Na sequência, Lula fez referência ao presidente Jair Bolsonaro, a quem acusou de se apoderar dos símbolos nacionais. “Esse genocida não pode se apoderar da bandeira brasileira, porque a bandeira brasileira é do povo”.
Desde a corrida eleitoral de 2018, a ascensão da bandeira como símbolo bolsonarista tomou galope. Os contínuos episódios de associação da bandeira nacional à direita já viraram caso na justiça eleitoral, quando o Tribunal Superior Eleitoral, por meio da juíza Ana Lúcia Todeschini Martinez, da 141ª Zona Eleitoral de Santo Antônio das Missões (RS), decidiu contra o uso da bandeira do Brasil durante a campanha por considerá-la um símbolo político atual do governo Bolsonaro. A decisão foi inédita, mas também polêmica. Como resposta, pouco tempo depois, o presidente decidiu renovar seus estoques de bandeiras. Do Planalto, autorizou em uma canetada, 38 mil reais para a compra de 83 bandeiras brasileiras.
Bolsonaro também reagiu nas redes sociais, como de costume. O presidente criticou as declarações. “É absurdo querer proibir o uso da bandeira do Brasil sob justificativa eleitoral”, afirmou. “Não tenho culpa se resgatamos os valores e símbolos nacionais que a esquerda abandonou para dar lugar a bandeiras vermelhas, a internacional socialista e pautas como aborto e liberação de drogas”, escreveu o presidente da república.
Para João Benvindo, professor e doutor em linguística, Bolsonaro fez a lição de casa quando se inspirou em estratégias da extrema-direita utilizada em outros países durante as eleições. O movimento é global: parte desses partidos tem “usurpado” e criado roupagens para abrigar suas ideias por meio de símbolos nacionais. Em grupos de extremistas à direita, eles chegam a cultuar a bandeira.

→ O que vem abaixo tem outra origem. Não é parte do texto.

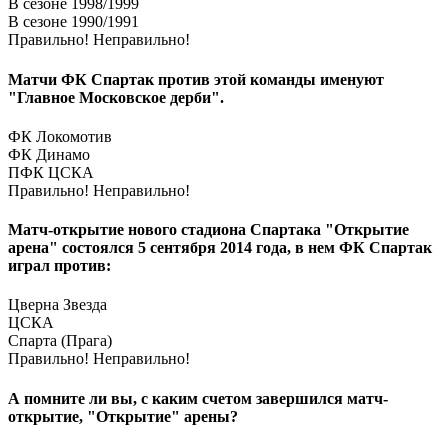
В сезоне 1998/1999
В сезоне 1990/1991
Правильно!
Неправильно!
Матчи ФК Спартак против этой команды именуют
"Главное Московское дерби".
ФК Локомотив
ФК Динамо
ПФК ЦСКА
Правильно!
Неправильно!
Матч-открытие нового стадиона Спартака "Открытие
арена" состоялся 5 сентября 2014 года, в нем ФК Спартак
играл против:
Цверна Звезда
ЦСКА
Спарта (Прага)
Правильно!
Неправильно!
А помните ли вы, с каким счетом завершился матч-
открытие, "Открытие" арены?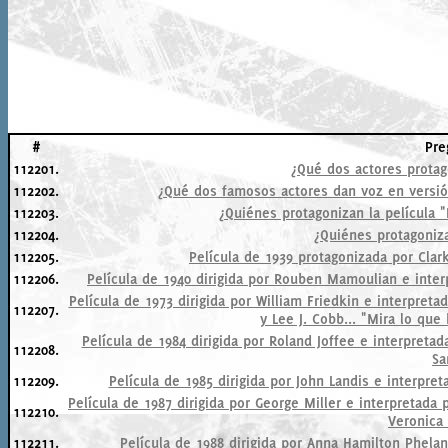
#
Pre
112201.
¿Qué dos actores protag
112202.
¿Qué dos famosos actores dan voz en versión 
112203.
¿Quiénes protagonizan la película "
112204.
¿Quiénes protagoniza
112205.
Película de 1939 protagonizada por Clark
112206.
Película de 1940 dirigida por Rouben Mamoulian e inter
Película de 1973 dirigida por William Friedkin e interpreta
112207.
y Lee J. Cobb... "Mira lo que 
Película de 1984 dirigida por Roland Joffee e interpreta
112208.
Sa
112209.
Película de 1985 dirigida por John Landis e interpret
Película de 1987 dirigida por George Miller e interpretada 
112210.
Veronica 
112211.
Película de 1988 dirigida por Anna Hamilton Phela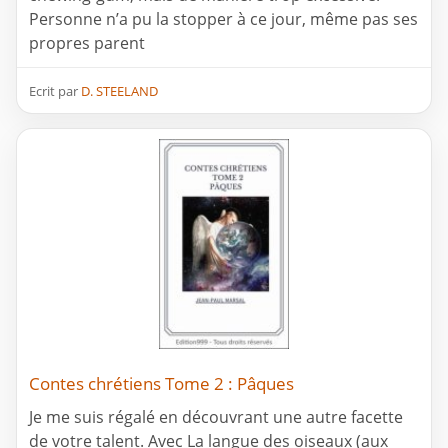
Personne n’a pu la stopper à ce jour, même pas ses
propres parent
Ecrit par
D. STEELAND
Contes chrétiens Tome 2 : Pâques
Je me suis régalé en découvrant une autre facette
de votre talent. Avec La langue des oiseaux (aux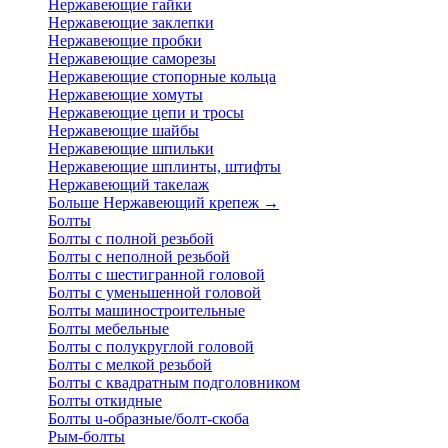
Нержавеющие гайки
Нержавеющие заклепки
Нержавеющие пробки
Нержавеющие саморезы
Нержавеющие стопорные кольца
Нержавеющие хомуты
Нержавеющие цепи и тросы
Нержавеющие шайбы
Нержавеющие шпильки
Нержавеющие шплинты, штифты
Нержавеющий такелаж
Больше Нержавеющий крепеж
→
Болты
Болты с полной резьбой
Болты с неполной резьбой
Болты с шестигранной головой
Болты с уменьшенной головой
Болты машиностроительные
Болты мебельные
Болты с полукруглой головой
Болты с мелкой резьбой
Болты с квадратным подголовником
Болты откидные
Болты u-образные/болт-скоба
Рым-болты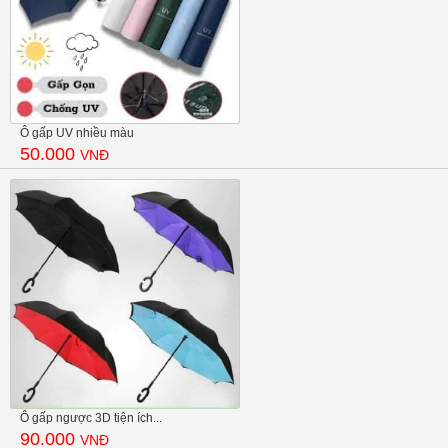
Ô gấp UV nhiều màu
50.000
VNĐ
Ô gấp ngược 3D tiện ích...
90.000
VNĐ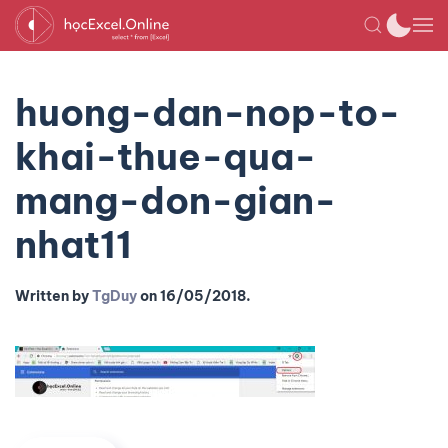
huong-dan-nop-to-
khai-thue-qua-
mang-don-gian-
nhat11
Written by
TgDuy
on
16/05/2018
.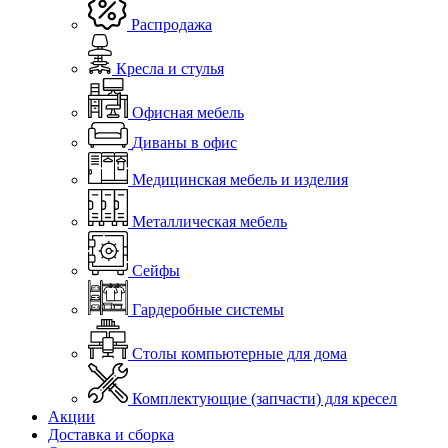
Распродажа
Кресла и стулья
Офисная мебель
Диваны в офис
Медицинская мебель и изделия
Металлическая мебель
Сейфы
Гардеробные системы
Столы компьютерные для дома
Комплектующие (запчасти) для кресел
Акции
Доставка и сборка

Dessa forma, todos aqueles que não compactuam com a adesão do símbolo nacional são contrários aos ideais de patriotismo. E assim, fogem do significado original do ideal, explica Benvindo. “Esse discurso da extrema-direita por meio da bandeira é fantasioso”, destaca o professor. “A bandeira não significa um partido, tampouco uma pessoa”, complementa “É a representação do povo e a soberania de uma nação”.
Ao passo em que incita a exaltação de símbolos e cores, a extrema direita não se preocupa com os reais valores nacionalistas. Enquanto levantam as cores da bandeira, há um descompromisso – e até mesmo negacionismo – com pautas ambientais, preservação do território e bens nativos. Incitação à violência e discurso de ódio contra parte da população também podem ser considerados pensamentos contrários. “Esse discurso se abraça com a bandeira, mas não a representa, como também não representa o povo”, explica Benvindo.
Por outro lado, um embate no campo dos discursos também começou a minar a esquerda. Desde o início da corrida eleitoral, uma espécie de resgate dos símbolos nacionais, em especial da bandeira brasileira, têm sido traçado, em especial por Lula. Assim como no Piauí, Minas Gerais e São Paulo, quando receberam o presidente, repetiram o ato iniciado em Teresina: espalhar a bandeira entre a multidão vermelha. “É um movimento para tentar demonstrar que os símbolos não são uma propriedade privada da extrema-direita”, explica o professor. A ação não tem acontecido apenas nos comícios. No marketing do ex-metalúrgico, em que o tradicional vermelho predomina, a inclusão do azul, verde e amarelo agora também começam a tingir as artes na rede social do petista.